The varietal was introduced into Rioja after the phylloxera epidemic, where it largely replaced Malvasia and Garnacha Blanca, partially because of the ability of its wines to better withstand oxidation. Some producers of white Rioja make superior wines (e.g. Reserva and Gran Reserva) - which are subjected to extended ageing that can be decades, resulting in a highly distinctive and aromatic wine.
Macabeo is traditionally blended with Xarel•lo and Parellada to make sparkling Cava, the best known sparkling wine of Spain. Both still and sparkling wines from the Macabeo are dry, lifted acidity, and have notes of delicate wildflowers and bitter almonds and best consumed young.
Macabeo is a sturdy and vigorous white skinned grape varietal that is particularly well suited to warm Mediterranean climates. Macabeo was also once well established in North Africa, although its origins are believed to be Middle Eastern. Macabeo also conveniently buds late which makes it less likely to be harmed by frost. Although prone to rot, the dry regions in which the grape successfully grows, seldom suffer fungal disease issues.
In Spain, Macabeo white wines of Rioja can be subject to barrel fermentation and extensive lees handling, and subsequently developing wines with a tight, lemony palate. Conversely, under the guidance of traditional techniques it can undergo extended ageing in neutral wood, bringing an oxidative complexity and appealing texture.
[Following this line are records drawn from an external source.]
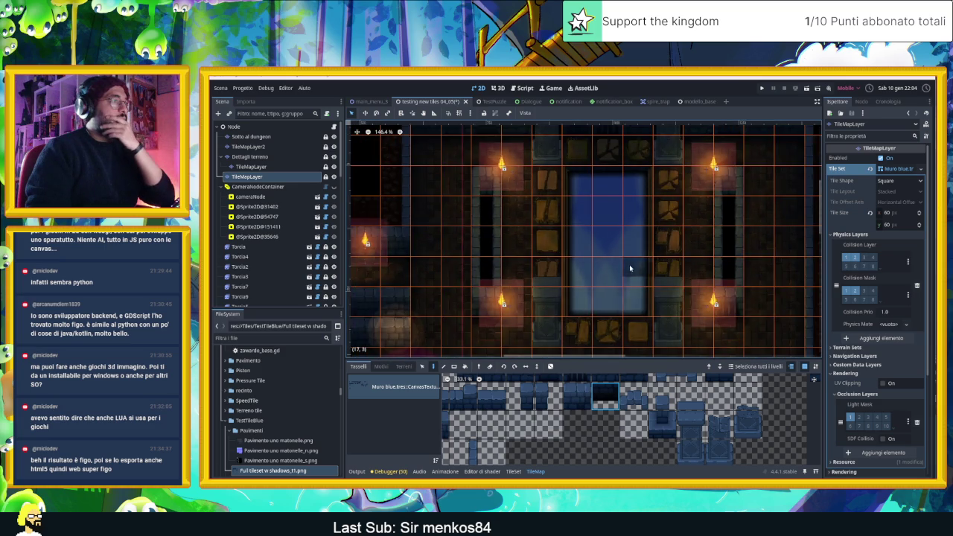
scroll(627, 266, "up", 1)
scroll(628, 267, "up", 2)
scroll(602, 300, "up", 2)
scroll(605, 302, "up", 1)
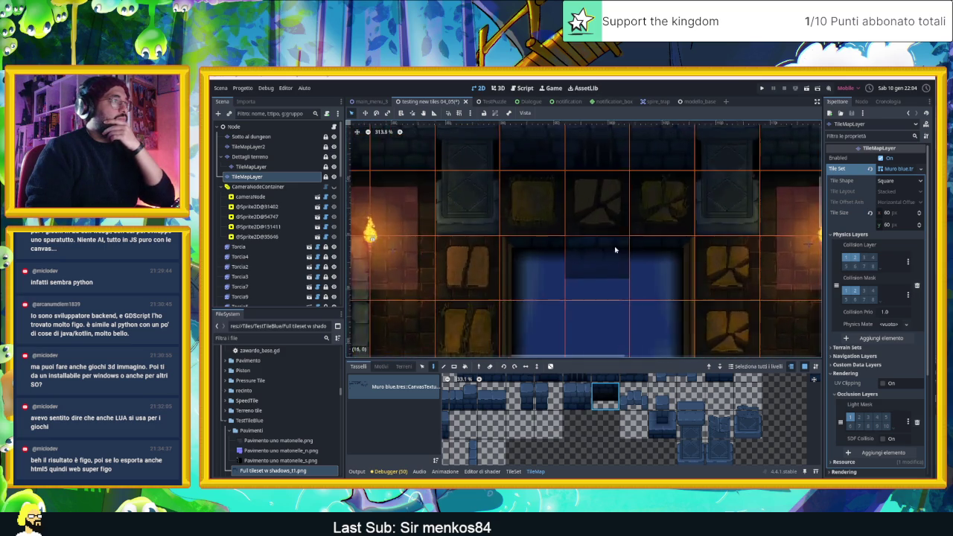
scroll(688, 294, "up", 2)
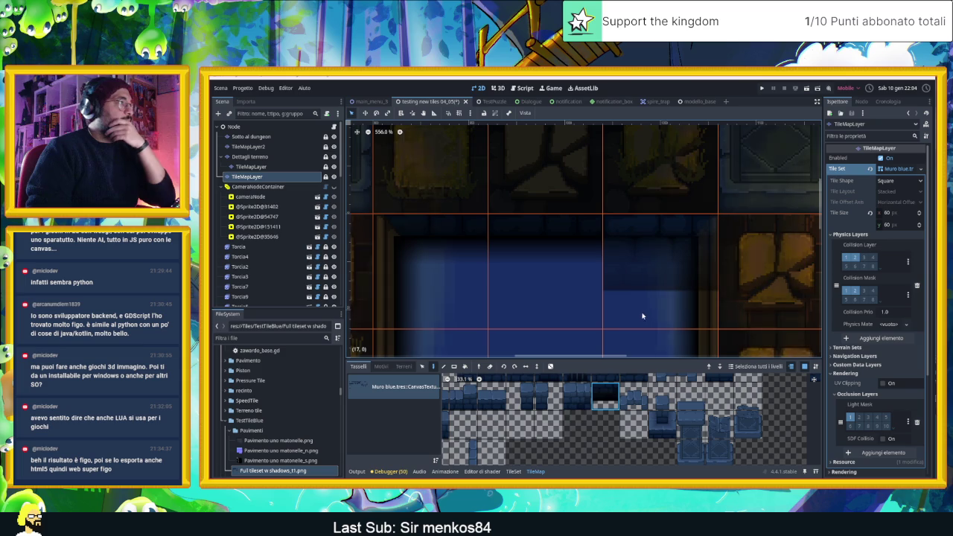
left_click(808, 88)
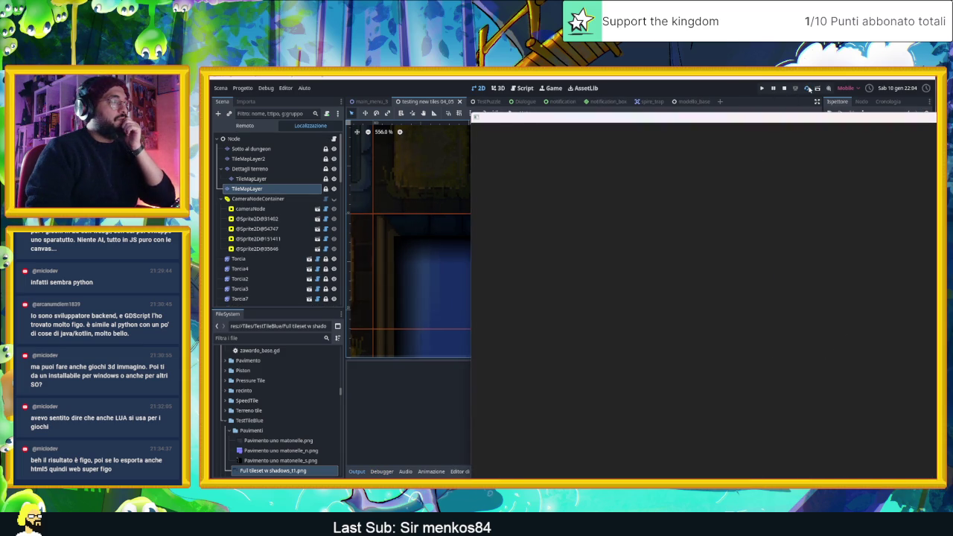
Play the lit dungeon in the game window, then stop it with F8.
left_click_drag(804, 121, 517, 118)
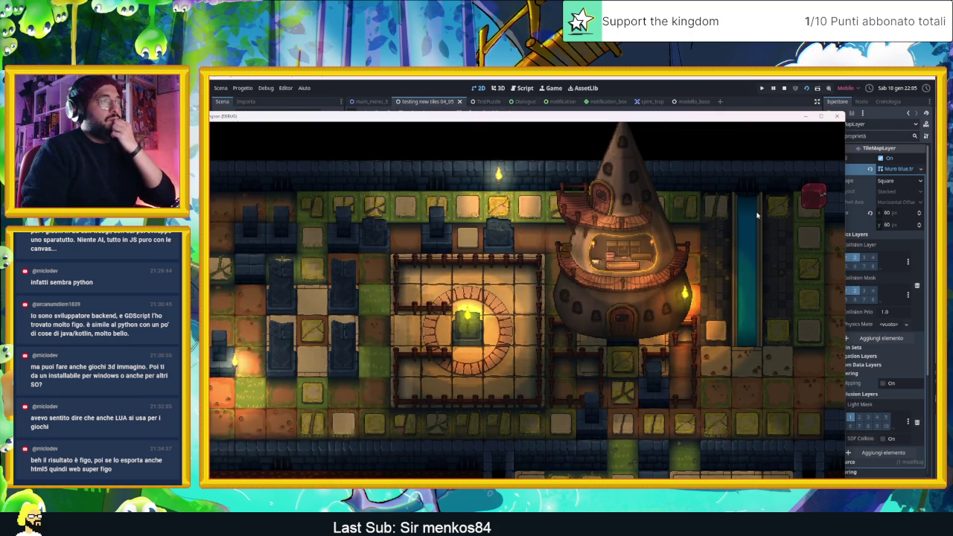
key("F8")
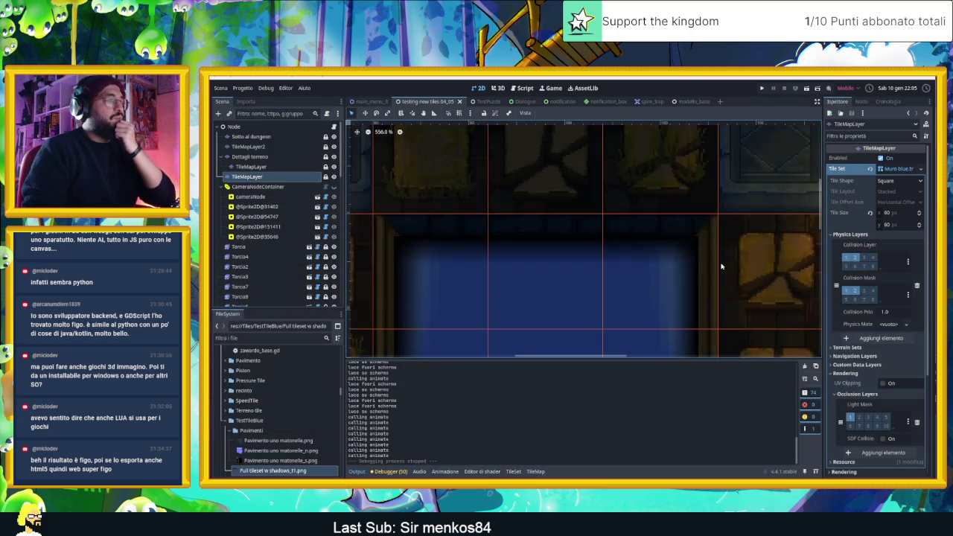
Select the Torcia18 torch and toggle its light off and back on.
scroll(725, 253, "down", 3)
scroll(725, 253, "down", 3)
scroll(725, 253, "down", 2)
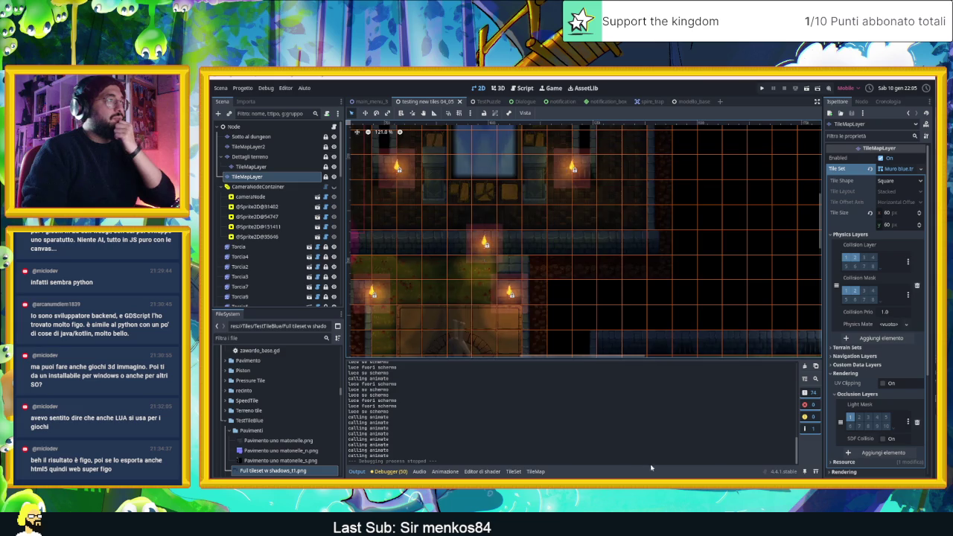
scroll(566, 298, "down", 3)
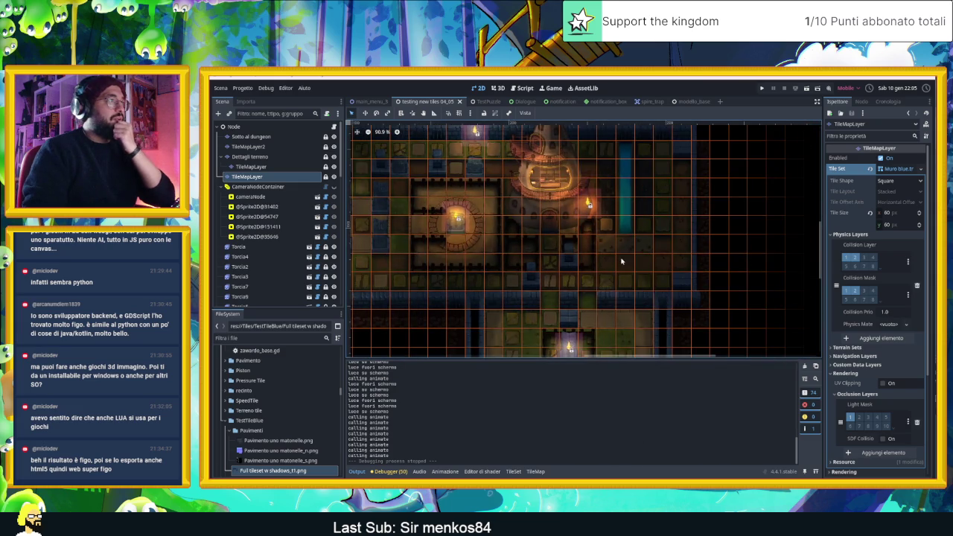
scroll(596, 283, "up", 1)
scroll(581, 298, "up", 3)
left_click(569, 304)
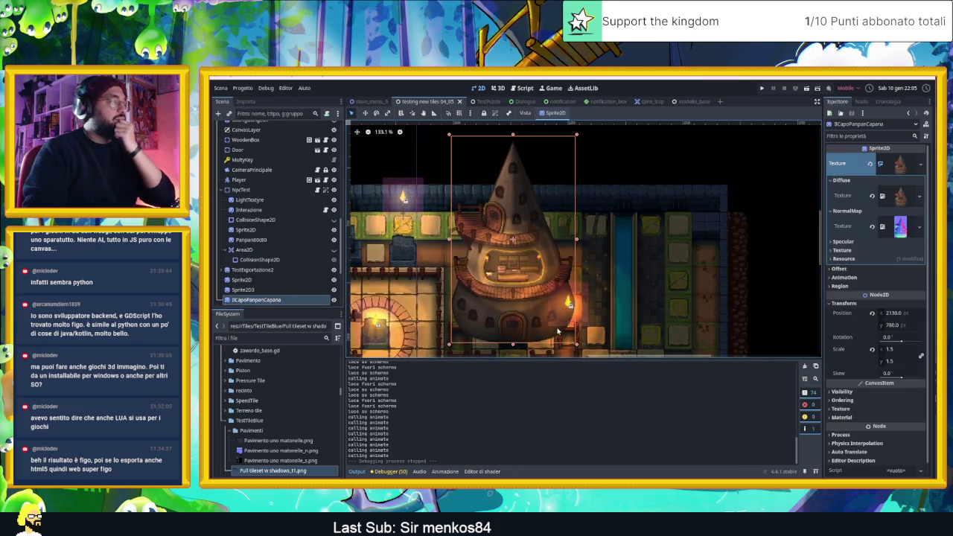
scroll(298, 250, "down", 3)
This historic grape varietal is also known as Macabeu and Maccabéo in Languedoc-Roussillon  areas of in southern France. Where it is also particularly well suited in the elevated vineyard areas of Minervois and Corbières. Where it is blended with a number of other southern French grape varietals including Bourboulenc and Grenache Blanc to give ample wines with a mouth-coating viscosity. In parts of Spain, it is also used to soften intense reds, with up to 10% allowed, and up to 30% in rosé wines. It may also serve as a key element in Roussillon - where late picked Macabeo is used in a unique fortified wine (vin doux naturel).